State's powers to snoop on people an affront to basic individual freedom
Published 21/01/2016 | 02:30
If agents of the State had the power to pick the lock of your home, enter it while you were out, search it, leave, and never inform you of what they had done, would you feel comfortable?
If they had those powers and could exercise them without having to set out their reasons for the invasion of your privacy to an unrelated overseeing entity, such as a judge, and seek that entity's permission, you would be forgiven for thinking that you were living in an authoritarian-minded state.
But exactly those unsupervised powers are wielded by agents of this State. And the revelations of recent days show that they are being exercised on a large scale. This is extremely serious.
For the State and its agents to have unfettered access to trawl through citizens' phone and electronic communications records in an age when so much of our lives is conducted from our telephone handsets is barely less serious than an unfettered right to enter citizens' homes and search them without a pre-authorised warrant.
The issue of the Garda ombudsman, GSOC, accessing journalists' phone records - and possibly compromising their sources - is a very serious matter, but it is dwarfed in scale by the wider revelations of just how many warrantless trawls have been conducted by other State entities.

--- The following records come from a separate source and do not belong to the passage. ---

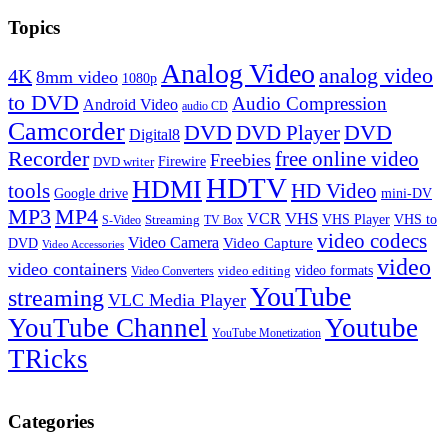
Topics
Analog Video
analog video
4K
8mm video
1080p
to DVD
Audio Compression
Android Video
audio CD
Camcorder
DVD
DVD Player
DVD
Digital8
Recorder
free online video
Freebies
Firewire
DVD writer
HDTV
HDMI
tools
HD Video
Google drive
mini-DV
MP3
MP4
VHS
VCR
VHS Player
VHS to
Streaming
S-Video
TV Box
video codecs
Video Camera
Video Capture
DVD
Video Accessories
video
video containers
video formats
video editing
Video Converters
YouTube
streaming
VLC Media Player
YouTube Channel
Youtube
YouTube Monetization
TRicks
Categories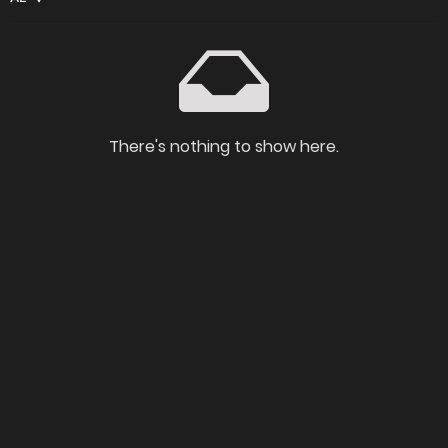
There's nothing to show here.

It could be said that this would be less of a concern if good checks and balances on the way the State exercises these powers were in place and properly enforced. But that is very far from being the case.
The design of oversight mechanisms is very poor. Enforcement is effectively non-existent.
The existing oversight mechanism allows for a single "designated judge", who works full-time on normal court business, to assess the thousands of cases of electronic snooping that take place each year.
He does so after the fact, not before the snooping takes place. He assesses the thousands of cases together in the space of a few days towards the end of each year.
The current designated judge is Justice Paul McDermott. Last November, he sent his annual report to the Taoiseach. His preparation involved one visit each to four State entities wielding surveillance powers and one visit to the Department of Justice. The visits took place over three days.
The very limited time and resources that went into examining the thousands of cases annually is reflected in the Justice's output.
His final report in 2015 was five paragraphs in length. Its perfunctory nature is to be seen when his effort from 2014 is read side by side. They are almost identical, with the biggest difference each year being the changed dates of the visits to the organisations that were subject to the judge's scrutiny.
The near-identical nature of the (extremely brief) report in 2013 by then designated judge, Justice Iarfhlaith O'Neill, and Justice McDermott's subsequent reports tell their own tale.
None of this is to make some woolly liberal case against appropriate and proportionate powers for the forces of the State. All well-functioning societies grant to the State a monopoly on the use of force and other coercive powers so that security and order can be maintained in the interests of everyone, and most particularly the weak who are usually the most vulnerable when law enforcement becomes ineffective.
But monopolists of all varieties need very tight regulation and oversight.
Those who wield the powers that are exercised by the State need a great deal of regulation and oversight because, as sure as night follows day, misuse and abuse of power happens by at least some of those who exercise it when checks and balances are not in place.
Given that the vast majority (94pc) of the almost 6,000 trawls of citizens' private telephone records which took place in 2014 were carried out by An Garda Síochána, as revealed in this newspaper yesterday, that organisation logically requires most attention in this matter.
Another reason for disquiet is the too numerous scandals involving the Garda Síochána in recent years which suggest that despite the enormously valuable work the force and its members do to protect law-abiding citizens, its governance and aspects of its organisational culture have some way to go before reaching standards of international best practice.
More specific concerns arise from the 2014 audit of the force's practices by the Data Protection Commissioner.
While there were plenty of positive findings in the reports, it also found "disturbing instances of improper access" to the PULSE computer system by individual members of the force.
If the matters raised in recent days are very serious, has the Government's response been proportionate?
The answer in short is no.
The Minister for Justice, Frances Fitzgerald, has tasked a retired judge to look into whether any of the entities which wield surveillance powers used them to access journalists' data. That is to be welcomed, but it does not go far enough. All citizens deserve the same reassurance about what has happened.
Despite the seriousness and the scale of the effectively unsupervised snooping, Minister Fitzgerald said that it was not possible to do anything to stop it now.
She cited "complex" issues. That is an utterly inadequate explanation and a demonstration of impotence.
The surveillance set-up as it currently exists is an affront to liberty and basic individual freedoms.
It needs to be thoroughly reformed as a matter of urgency.